In his Commons speech on Wednesday, which has been panned even by his friends for being partisan and self-serving, Gordon Brown had one of the best lines mocking the police.
This is what the former prime minister told MPs about the conduct of Assistant Commissioner John Yates after the Guardian revealed in July 2009 that News International had paid more than £1m to victims of phone hacking:
Already, in August 2009, Assistant Commissioner Yates of Scotland Yard had taken only eight hours – less time, I may say, than he spent dining with the people he should have been investigating – to reject pre-emptively a further police inquiry.
This contrasts with the zeal with which Yates and his team carried out their investigation five years ago into allegations that Labour offered peerages in return for loans to the party. Sarah Helm, the wife of Tony Blair's former chief of staff Jonathan Powell, accused the police of "gestapo tactics" when they carried out a dawn raid on the Downing Street adviser Ruth Turner.
This is what Helm wrote in the Observer in July 2007:
Yates's officers had recently turned up at some unearthly hour at the home of Jonathan's colleague, Ruth Turner. As if she were some street criminal, ready to scarper, Ruth's home was swooped upon by Yates's men and she was forced to dress in the presence of a female police officer. Her house was searched from top to bottom, computers removed, and she was driven off to a police station. And then there was a tip-off to the press.
I know one shouldn't make these comparisons, but I was writing about Nazi Germany right then, and I couldn't help think: Gestapo tactics! Pick on the vulnerable, preferably a single woman, living alone. No matter that you may have nothing on her that will ultimately stand up in court, give her a scare.
The lengthy investigation by Yates and his team ended after the Crown Prosecution Service decided not to press charges. But those familiar with the inquiry say that Yates pursued the investigation with such vigour because he thought it had echoes of Watergate.

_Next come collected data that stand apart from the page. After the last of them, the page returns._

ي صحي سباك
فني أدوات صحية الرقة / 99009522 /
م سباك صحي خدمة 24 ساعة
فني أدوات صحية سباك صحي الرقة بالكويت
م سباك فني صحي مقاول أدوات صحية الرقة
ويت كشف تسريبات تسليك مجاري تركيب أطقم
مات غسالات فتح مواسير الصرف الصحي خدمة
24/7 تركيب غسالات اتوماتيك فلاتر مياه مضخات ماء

One veteran observer of the Westminster scene, who is no fan of Labour, told me of a meeting with Yates:
I remember going to see John Yates early on during the cash-for-honours investigation. We discussed All the President's Men [the book by the Washington Post journalists Bob Woodward and Carl Bernstein who broke the Watergate story.] Yates was very struck by the comparison – he really did think there were echoes of Watergate.
Unlike Watergate, no charges were laid against anyone in Downing Street and Tony Blair was not forced to resign and fly home on Marine One.
The only comparison was a break-in. The Watergate scandal started with the famous burglary at the Watergate complex. The cash-for-honours investigation reached a high – or a low depending on your view – when police swooped on a young woman in the early hours. They did, of course, have a warrant.